Mustafa Osman Ismail, an adviser to Sudanese president Omar Al-Bashir, said that his party is not prepared to engage with parties that want to topple the government.
“We will not talk to parties seeking to change the regime,” Ismail said at the Sayed Ahmed Khalifa forum in Khartoum.
Ismail said that the NCP does not want to craft the new constitution alone but that the current opposition boycott means that his party cannot wait indefinitely for them to change their minds and participate.
He acknowledged that the country is going through difficult economic and political times which Ismail said requires the government and opposition alike to act responsibly.
NCP SPLIT DENIED
The presidential adviser addressed the issue of reform memos circulating within the NCP and stressed that the party has taken steps to act on them by implementing structural and policy changes. But he dismissed any talk about divisions or defections in the NCP.
“Whoever thinks that a split will occur within the National Congress [Party] needs to think again,” Ismail said.
He also denied that general response to mobilisation call made by president al-Bashir last month for people to join the Popular Defense Forces (PDF) was below expectations. Contrary to that, he said that the response was so overwhelming that they had little capacity to take them all.

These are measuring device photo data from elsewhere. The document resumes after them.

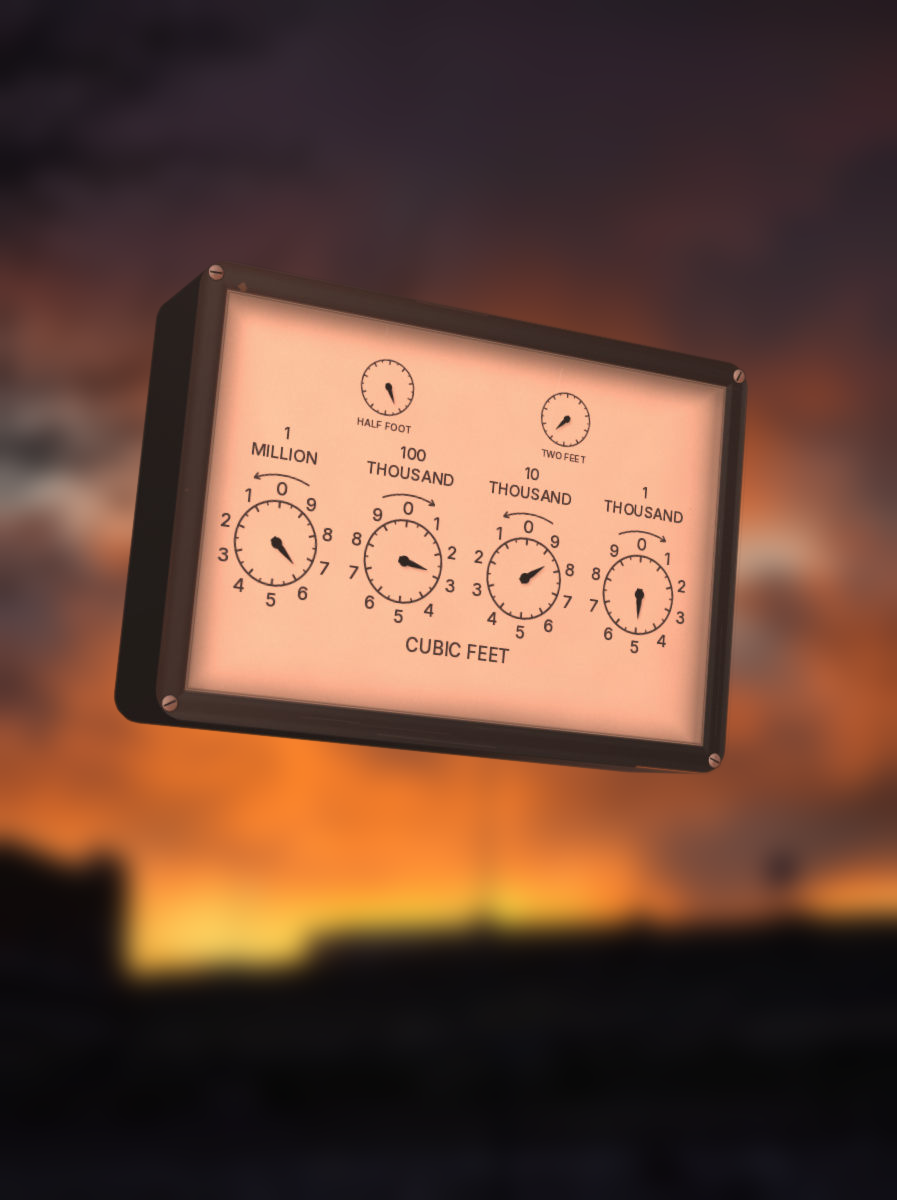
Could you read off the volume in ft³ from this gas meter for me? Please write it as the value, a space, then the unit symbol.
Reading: 628500 ft³
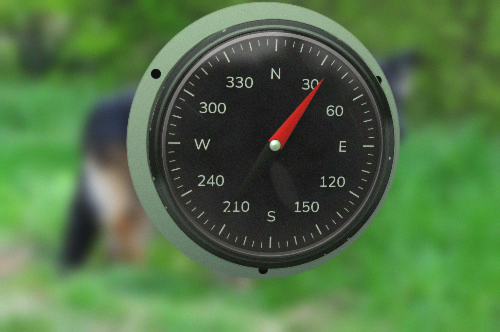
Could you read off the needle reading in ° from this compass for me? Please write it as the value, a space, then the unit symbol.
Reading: 35 °
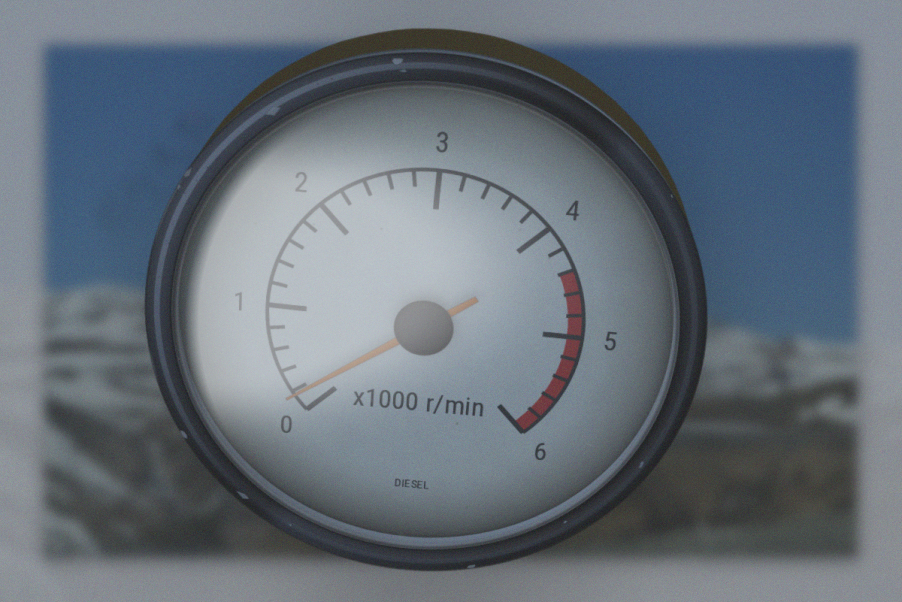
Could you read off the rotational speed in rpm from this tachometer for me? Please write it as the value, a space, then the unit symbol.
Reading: 200 rpm
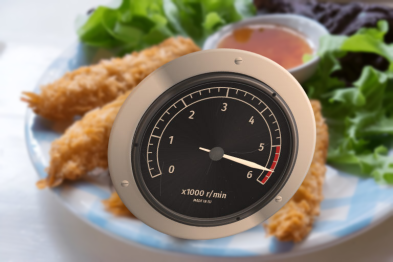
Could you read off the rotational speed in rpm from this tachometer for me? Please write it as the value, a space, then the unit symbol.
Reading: 5600 rpm
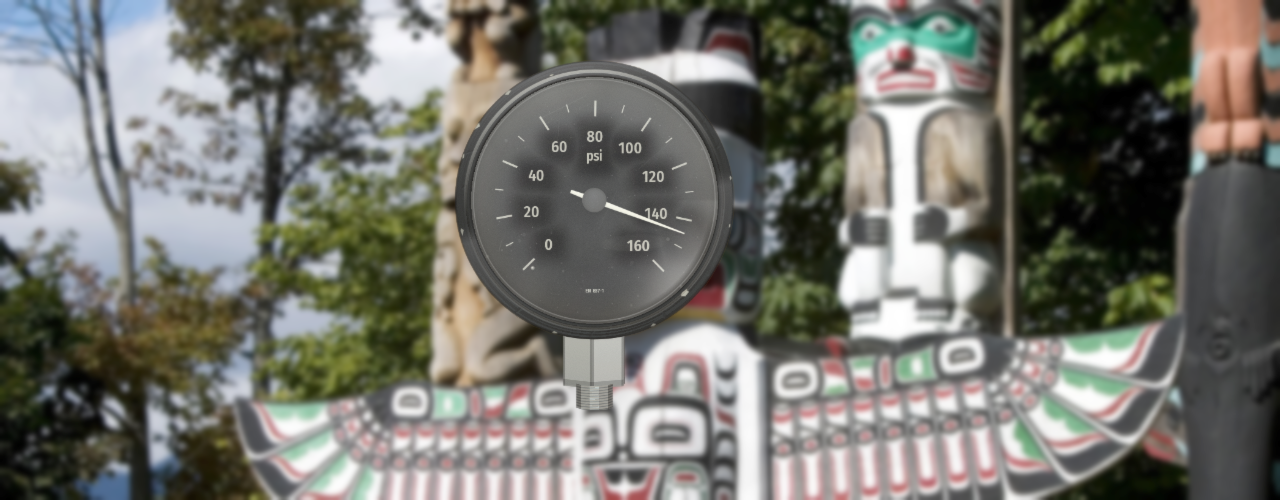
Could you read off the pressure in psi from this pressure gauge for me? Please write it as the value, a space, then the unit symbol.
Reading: 145 psi
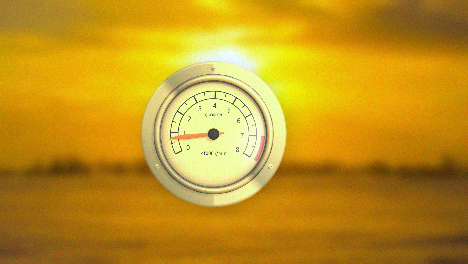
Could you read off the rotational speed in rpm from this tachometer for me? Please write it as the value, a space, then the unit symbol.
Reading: 750 rpm
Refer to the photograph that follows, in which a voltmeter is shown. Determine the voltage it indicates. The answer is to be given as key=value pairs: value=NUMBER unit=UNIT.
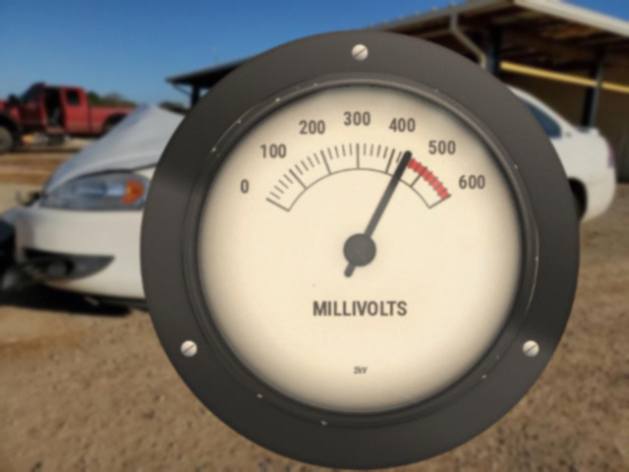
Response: value=440 unit=mV
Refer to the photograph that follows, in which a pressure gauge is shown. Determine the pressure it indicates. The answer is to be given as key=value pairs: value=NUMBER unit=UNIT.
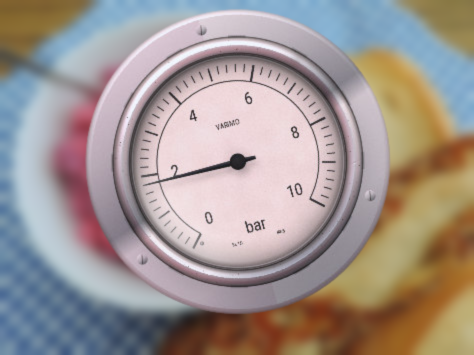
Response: value=1.8 unit=bar
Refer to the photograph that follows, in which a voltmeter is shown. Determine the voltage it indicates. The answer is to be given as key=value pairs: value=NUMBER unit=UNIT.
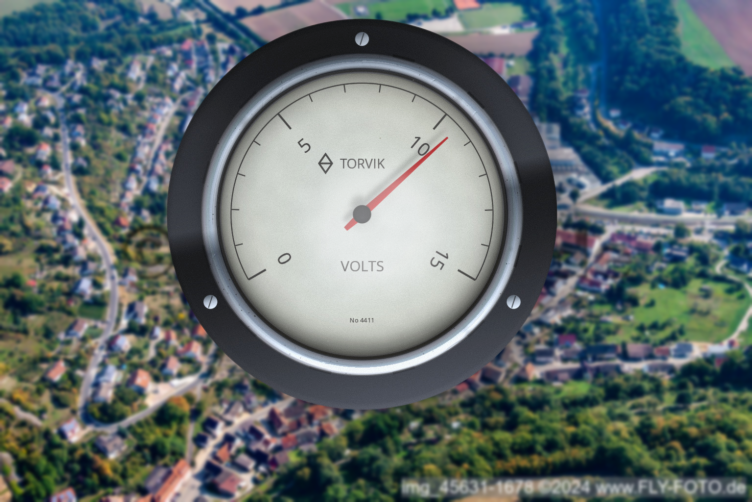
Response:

The mobilisation of the paramilitary brigades came in the wake of military clashes on Sudan’s borders mainly with rebels from the Sudan People Liberation Movement North (SPLM-N) active in Blue Nile and South Kordofan.
Khartoum routinely accuses Juba of backing the rebels whose stated goal is regime change.
OPPOSITION AIM “TO END CONFLICT”
Farouk Abu Essa, the head of the opposition umbrella known as the National Consensus Forces (NCF), said at the same forum that their main focus is ending Sudan’s civil wars and saving what is left of the country after South Sudan seceded.
Abu Essa said that tomorrow’s meeting between opposition leaders will freeze all agendas and discuss the multiple conflicts raging in Sudan and how to find resolutions.
He did not say whether the leader of the National Umma Party (NUP) al-Sadiq al-Mahdi will be in the meeting. The opposition leader has in recent months become fiercely critical of the NCF over its goal of regime change which he says is unrealistic.
The NCF chief said that the only solution out of the country’s problems is a roundtable for all political powers to agree on a national coalition government that would oversee writing a permanent constitution and work on bringing peace back to Sudan.
He dismissed the NCP’s recent suggestion that it could hold early elections saying that environment is not conducive for that just as it was in April 2010 when the last general elections took place among boycotts from most parties.
Abu Essa warned that should the NCP keep stonewalling on the roundtable then they will continue pursuing regime change.